■ **Text shown**:
Ms B was clear and this was accepted by the father that [X] could not live with his father and spend time with his mother. He must remain living with his primary carer, his mother and to whom he has his closest emotional attachment. He would feel sad and responsible for his mother and this would be a significant negative for him.
Quite properly, [X] was loath to make a decision or share his views. Given his emotional age of about seven or eight, as opposed to his chronological age of 11, I would place little weight on his wishes or views. Ms B said his cognitive capacity is limited for his age and his decision making is vulnerable as children with ADHD are less well able to analyse potential future consequences and outcomes.
The mother was very critical about the father’s new relationship and believed this would diminish [X] in the father’s eyes as her view is her relationship with him diminished his relationship with [Y]. The mother said she became the focus of the father’s attention and he let [Y] fall into the wayside. I will not make any finding on that issue and this criticism of the father was unfair. [X] is very important to the father.
One matter that was ignored was that the mother has been desirous of moving to Newcastle since 2008, yet has not yet taken any action until now. I credit her for holding back as during this time she and the father have ensured [X]’s relationship, connection to, understanding of his dad and his time with his dad has been maximised, and that has been to [X]’s good.

■ **Exercise set**:
1. Summarize the excerpt about [X] in two sentences.
2. Return everything in the excerpt about [X] from "The mother was" down to "to the father.", word for word.
Answer from the excerpt about [X] alone; the entries are not needed.

■ **Given information**:
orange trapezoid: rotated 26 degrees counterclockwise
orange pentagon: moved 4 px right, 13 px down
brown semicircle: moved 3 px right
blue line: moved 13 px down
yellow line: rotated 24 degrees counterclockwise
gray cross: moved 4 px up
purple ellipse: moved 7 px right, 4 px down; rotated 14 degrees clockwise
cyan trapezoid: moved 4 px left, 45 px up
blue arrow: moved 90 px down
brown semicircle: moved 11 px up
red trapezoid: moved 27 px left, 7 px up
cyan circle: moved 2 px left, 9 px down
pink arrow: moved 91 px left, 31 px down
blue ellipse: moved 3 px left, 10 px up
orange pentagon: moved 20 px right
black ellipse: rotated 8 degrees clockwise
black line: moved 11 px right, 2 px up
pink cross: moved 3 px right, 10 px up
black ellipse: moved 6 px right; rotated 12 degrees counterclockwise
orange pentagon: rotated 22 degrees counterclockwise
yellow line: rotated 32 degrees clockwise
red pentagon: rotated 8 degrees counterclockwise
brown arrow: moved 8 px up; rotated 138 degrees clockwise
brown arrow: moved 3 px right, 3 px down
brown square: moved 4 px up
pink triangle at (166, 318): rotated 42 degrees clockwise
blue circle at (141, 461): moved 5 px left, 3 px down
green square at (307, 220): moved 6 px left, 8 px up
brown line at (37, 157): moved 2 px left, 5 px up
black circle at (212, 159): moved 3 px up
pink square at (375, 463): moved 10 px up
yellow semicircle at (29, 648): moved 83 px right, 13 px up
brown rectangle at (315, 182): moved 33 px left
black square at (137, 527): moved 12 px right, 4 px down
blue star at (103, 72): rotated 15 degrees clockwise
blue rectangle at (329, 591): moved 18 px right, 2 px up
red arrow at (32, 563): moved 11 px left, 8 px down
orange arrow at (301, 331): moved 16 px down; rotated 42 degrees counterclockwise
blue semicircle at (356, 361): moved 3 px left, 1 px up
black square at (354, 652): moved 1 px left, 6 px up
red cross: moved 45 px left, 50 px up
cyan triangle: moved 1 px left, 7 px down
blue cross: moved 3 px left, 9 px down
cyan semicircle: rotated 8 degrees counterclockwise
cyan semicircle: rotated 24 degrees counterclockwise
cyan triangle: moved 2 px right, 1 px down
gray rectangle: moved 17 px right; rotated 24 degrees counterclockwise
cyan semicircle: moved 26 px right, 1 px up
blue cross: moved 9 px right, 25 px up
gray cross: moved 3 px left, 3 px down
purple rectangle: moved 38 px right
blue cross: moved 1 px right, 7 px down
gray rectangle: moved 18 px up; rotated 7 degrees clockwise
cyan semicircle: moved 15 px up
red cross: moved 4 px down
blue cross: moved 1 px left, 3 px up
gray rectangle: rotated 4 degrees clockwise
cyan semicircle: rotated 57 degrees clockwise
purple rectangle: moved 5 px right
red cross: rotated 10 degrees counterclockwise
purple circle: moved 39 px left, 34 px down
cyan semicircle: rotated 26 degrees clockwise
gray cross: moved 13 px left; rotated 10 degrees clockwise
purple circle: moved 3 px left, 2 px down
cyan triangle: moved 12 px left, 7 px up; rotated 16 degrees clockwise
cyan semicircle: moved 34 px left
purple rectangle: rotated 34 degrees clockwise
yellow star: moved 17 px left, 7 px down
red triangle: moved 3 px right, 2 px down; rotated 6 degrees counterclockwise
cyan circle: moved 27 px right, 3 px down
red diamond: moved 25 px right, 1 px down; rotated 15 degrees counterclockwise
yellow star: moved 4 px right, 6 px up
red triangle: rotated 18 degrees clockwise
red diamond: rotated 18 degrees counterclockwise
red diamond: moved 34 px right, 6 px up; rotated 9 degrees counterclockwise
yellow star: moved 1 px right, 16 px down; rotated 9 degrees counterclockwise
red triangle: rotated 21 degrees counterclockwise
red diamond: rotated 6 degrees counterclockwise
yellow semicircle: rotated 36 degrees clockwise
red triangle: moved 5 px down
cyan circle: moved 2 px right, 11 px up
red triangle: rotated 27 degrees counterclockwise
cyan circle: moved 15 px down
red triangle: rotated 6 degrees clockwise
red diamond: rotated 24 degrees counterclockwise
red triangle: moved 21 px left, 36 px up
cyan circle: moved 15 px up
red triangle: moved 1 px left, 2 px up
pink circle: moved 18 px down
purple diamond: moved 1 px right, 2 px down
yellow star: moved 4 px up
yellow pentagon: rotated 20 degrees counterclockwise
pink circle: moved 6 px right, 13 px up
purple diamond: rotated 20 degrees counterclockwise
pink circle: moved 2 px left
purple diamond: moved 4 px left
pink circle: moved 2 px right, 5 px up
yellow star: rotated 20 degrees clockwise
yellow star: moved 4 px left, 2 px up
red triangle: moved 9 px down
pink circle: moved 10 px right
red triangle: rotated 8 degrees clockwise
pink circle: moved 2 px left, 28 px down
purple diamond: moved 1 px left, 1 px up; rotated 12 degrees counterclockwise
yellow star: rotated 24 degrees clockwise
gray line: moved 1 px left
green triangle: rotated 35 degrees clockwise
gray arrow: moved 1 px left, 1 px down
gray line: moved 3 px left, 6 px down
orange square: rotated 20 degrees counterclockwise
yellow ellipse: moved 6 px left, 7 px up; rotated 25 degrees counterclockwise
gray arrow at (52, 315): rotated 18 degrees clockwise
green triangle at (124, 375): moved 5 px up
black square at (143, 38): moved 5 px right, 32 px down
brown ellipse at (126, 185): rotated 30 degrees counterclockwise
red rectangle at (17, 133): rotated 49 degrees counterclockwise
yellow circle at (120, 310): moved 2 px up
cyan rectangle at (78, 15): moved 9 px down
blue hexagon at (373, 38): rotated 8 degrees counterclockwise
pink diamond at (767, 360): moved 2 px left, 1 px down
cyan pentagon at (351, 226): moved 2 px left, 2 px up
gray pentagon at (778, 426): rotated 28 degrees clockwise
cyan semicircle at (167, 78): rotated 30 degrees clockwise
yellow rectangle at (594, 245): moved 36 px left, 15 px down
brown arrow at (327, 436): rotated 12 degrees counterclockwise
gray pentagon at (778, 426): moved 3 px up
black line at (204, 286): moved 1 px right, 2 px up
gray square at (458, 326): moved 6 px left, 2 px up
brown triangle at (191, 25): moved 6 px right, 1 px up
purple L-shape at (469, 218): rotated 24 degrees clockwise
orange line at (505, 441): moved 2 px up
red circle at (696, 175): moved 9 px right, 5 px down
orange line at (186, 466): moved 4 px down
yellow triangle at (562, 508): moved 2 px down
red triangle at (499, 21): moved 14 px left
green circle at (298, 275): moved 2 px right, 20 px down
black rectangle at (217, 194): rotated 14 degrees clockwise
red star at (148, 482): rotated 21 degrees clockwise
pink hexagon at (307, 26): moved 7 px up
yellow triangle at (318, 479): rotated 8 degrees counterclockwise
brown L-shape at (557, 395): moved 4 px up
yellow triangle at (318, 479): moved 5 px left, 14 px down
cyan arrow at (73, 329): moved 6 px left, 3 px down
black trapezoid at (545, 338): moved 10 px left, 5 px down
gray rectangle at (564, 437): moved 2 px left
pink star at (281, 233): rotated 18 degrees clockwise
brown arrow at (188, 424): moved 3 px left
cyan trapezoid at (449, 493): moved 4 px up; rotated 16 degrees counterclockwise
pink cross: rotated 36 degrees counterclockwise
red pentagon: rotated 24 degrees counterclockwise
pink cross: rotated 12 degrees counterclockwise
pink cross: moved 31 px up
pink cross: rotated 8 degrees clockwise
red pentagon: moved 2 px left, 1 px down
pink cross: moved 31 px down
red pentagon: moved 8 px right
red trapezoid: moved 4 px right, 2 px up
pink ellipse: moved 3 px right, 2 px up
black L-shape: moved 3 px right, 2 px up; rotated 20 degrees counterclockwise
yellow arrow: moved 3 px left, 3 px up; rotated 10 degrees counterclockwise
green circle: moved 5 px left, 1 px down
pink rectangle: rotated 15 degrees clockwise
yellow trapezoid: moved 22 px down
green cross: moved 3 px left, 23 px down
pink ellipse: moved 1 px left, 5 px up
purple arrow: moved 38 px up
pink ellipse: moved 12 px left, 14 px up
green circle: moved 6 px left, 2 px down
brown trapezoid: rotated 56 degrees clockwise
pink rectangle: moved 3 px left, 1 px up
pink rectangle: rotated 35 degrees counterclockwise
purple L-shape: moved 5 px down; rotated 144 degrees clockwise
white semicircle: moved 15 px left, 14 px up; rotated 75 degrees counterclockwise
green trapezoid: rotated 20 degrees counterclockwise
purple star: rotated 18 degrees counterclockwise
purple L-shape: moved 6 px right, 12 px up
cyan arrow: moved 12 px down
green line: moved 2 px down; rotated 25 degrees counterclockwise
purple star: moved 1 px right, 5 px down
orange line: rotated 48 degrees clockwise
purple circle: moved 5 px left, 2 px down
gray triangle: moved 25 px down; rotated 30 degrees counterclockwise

■ **Responses in order**:
1. Ms B said, and the father accepted, that [X] must keep living with his mother, his primary carer and closest emotional attachment, and the writer places little weight on [X]'s own wishes given his emotional age of about seven or eight and the limits Ms B described. The writer calls the mother's criticism of the father over his new relationship unfair, states that [X] is very important to the father, and credits the mother for holding back on her wish, held since 2008, to move to Newcastle, because during that time [X]'s time with his father has been maximised.

2.
The mother was very critical about the father’s new relationship and believed this would diminish [X] in the father’s eyes as her view is her relationship with him diminished his relationship with [Y]. The mother said she became the focus of the father’s attention and he let [Y] fall into the wayside. I will not make any finding on that issue and this criticism of the father was unfair. [X] is very important to the father.